§ **REQUIRED WORK**: Repeat the records below word for word and omit each image.
════
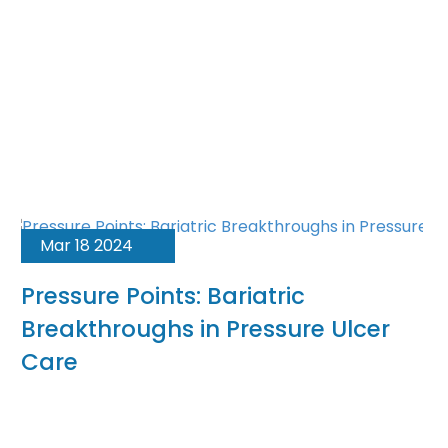
Mar 18 2024
Pressure Points: Bariatric
Breakthroughs in Pressure Ulcer
Care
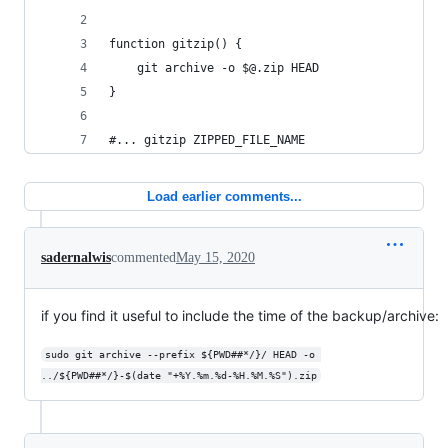
function gitzip() { 
	git archive -o $@.zip HEAD
}
#... gitzip ZIPPED_FILE_NAME
Load earlier comments...
sadernalwis
commented
May 15, 2020
if you find it useful to include the time of the backup/archive:
sudo git archive --prefix ${PWD##*/}/ HEAD -o 
../${PWD##*/}-$(date "+%Y.%m.%d-%H.%M.%S").zip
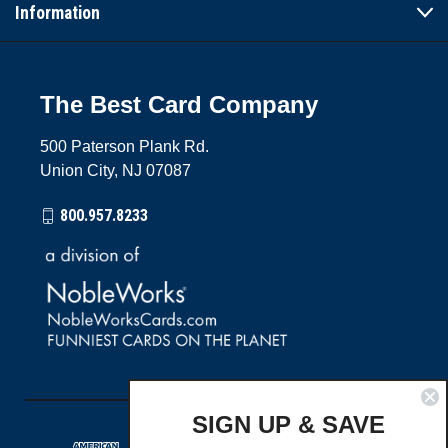
Information
The Best Card Company
500 Paterson Plank Rd.
Union City, NJ 07087
800.957.8233
SIGN UP & SAVE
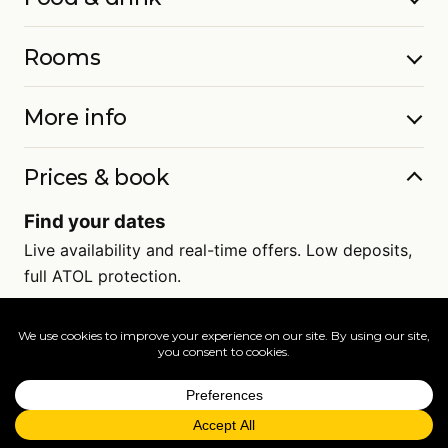
Rooms
More info
Prices & book
Find your dates
Live availability and real-time offers. Low deposits,
full ATOL protection.
=
FAQs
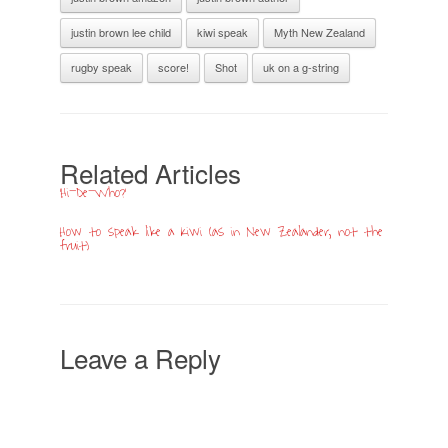
justin brown lee child
kiwi speak
Myth New Zealand
rugby speak
score!
Shot
uk on a g-string
Related Articles
‘Hi-De-Who?’
How to speak like a Kiwi (as in New Zealander, not the
fruit)
Leave a Reply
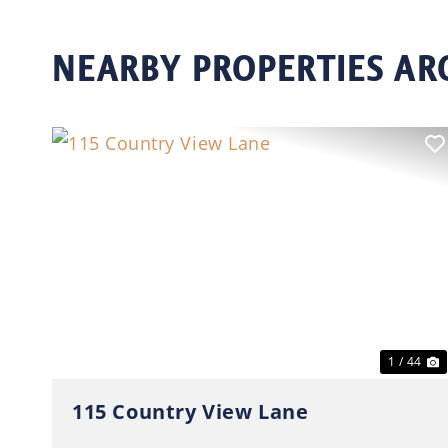
NEARBY PROPERTIES A
Previous
N
1 / 44
115 Country View Lane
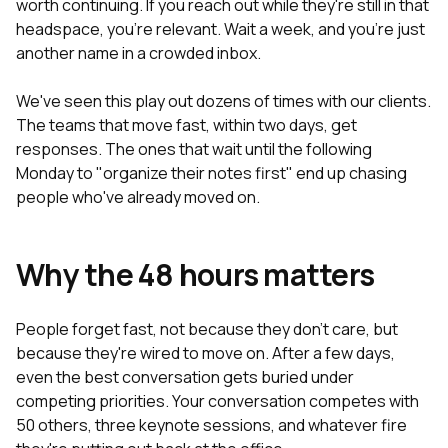
worth continuing. If you reach out while they're still in that
headspace, you're relevant. Wait a week, and you're just
another name in a crowded inbox.
We've seen this play out dozens of times with our clients.
The teams that move fast, within two days, get
responses. The ones that wait until the following
Monday to "organize their notes first" end up chasing
people who've already moved on.
Why the 48 hours matters
People forget fast, not because they don't care, but
because they're wired to move on. After a few days,
even the best conversation gets buried under
competing priorities. Your conversation competes with
50 others, three keynote sessions, and whatever fire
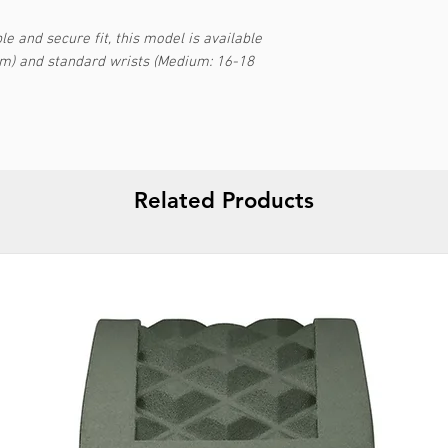
e and secure fit, this model is available
cm) and standard wrists (Medium: 16-18
Related Products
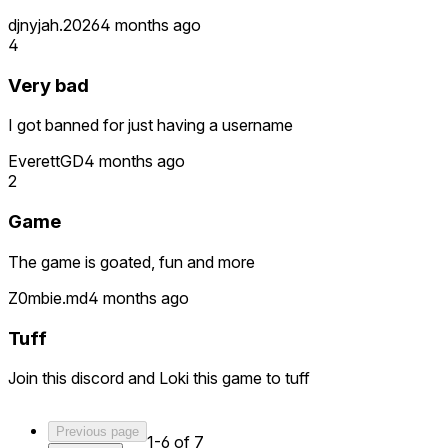
djnyjah.2026
4 months ago
4
Very bad
I got banned for just having a username
EverettGD
4 months ago
2
Game
The game is goated, fun and more
Z0mbie.md
4 months ago
Tuff
Join this discord and Loki this game to tuff
Previous page
1-6 of 7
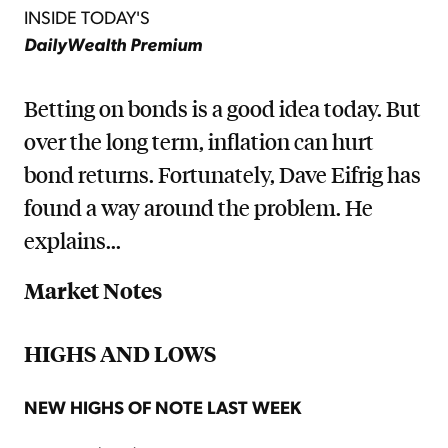
INSIDE TODAY'S
DailyWealth Premium
Betting on bonds is a good idea today. But
over the long term, inflation can hurt
bond returns. Fortunately, Dave Eifrig has
found a way around the problem. He
explains...
Market Notes
HIGHS AND LOWS
NEW HIGHS OF NOTE LAST WEEK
════
§ **SOLVED PROBLEM**:
Mar 18 2024
Pressure Points: Bariatric
Breakthroughs in Pressure Ulcer
Care
function gitzip() { 
	git archive -o $@.zip HEAD
}
#... gitzip ZIPPED_FILE_NAME
Load earlier comments...
sadernalwis
commented
May 15, 2020
if you find it useful to include the time of the backup/archive:
sudo git archive --prefix ${PWD##*/}/ HEAD -o 
../${PWD##*/}-$(date "+%Y.%m.%d-%H.%M.%S").zip
Information
The Best Card Company
500 Paterson Plank Rd.
Union City, NJ 07087
800.957.8233
SIGN UP & SAVE
Rooms
More info
Prices & book
Find your dates
Live availability and real-time offers. Low deposits,
full ATOL protection.
=
FAQs
justin brown lee child
kiwi speak
Myth New Zealand
rugby speak
score!
Shot
uk on a g-string
Related Articles
‘Hi-De-Who?’
How to speak like a Kiwi (as in New Zealander, not the
fruit)
Leave a Reply
NEARBY PROPERTIES A
Previous
N
1 / 44
115 Country View Lane
worth continuing. If you reach out while they're still in that
headspace, you're relevant. Wait a week, and you're just
another name in a crowded inbox.
We've seen this play out dozens of times with our clients.
The teams that move fast, within two days, get
responses. The ones that wait until the following
Monday to "organize their notes first" end up chasing
people who've already moved on.
Why the 48 hours matters
People forget fast, not because they don't care, but
because they're wired to move on. After a few days,
even the best conversation gets buried under
competing priorities. Your conversation competes with
50 others, three keynote sessions, and whatever fire
e and secure fit, this model is available
cm) and standard wrists (Medium: 16-18
Related Products
djnyjah.2026
4 months ago
4
Very bad
I got banned for just having a username
EverettGD
4 months ago
2
Game
The game is goated, fun and more
Z0mbie.md
4 months ago
Tuff
Join this discord and Loki this game to tuff
Previous page
1-6 of 7
INSIDE TODAY'S
DailyWealth Premium
Betting on bonds is a good idea today. But
over the long term, inflation can hurt
bond returns. Fortunately, Dave Eifrig has
found a way around the problem. He
explains...
Market Notes
HIGHS AND LOWS
NEW HIGHS OF NOTE LAST WEEK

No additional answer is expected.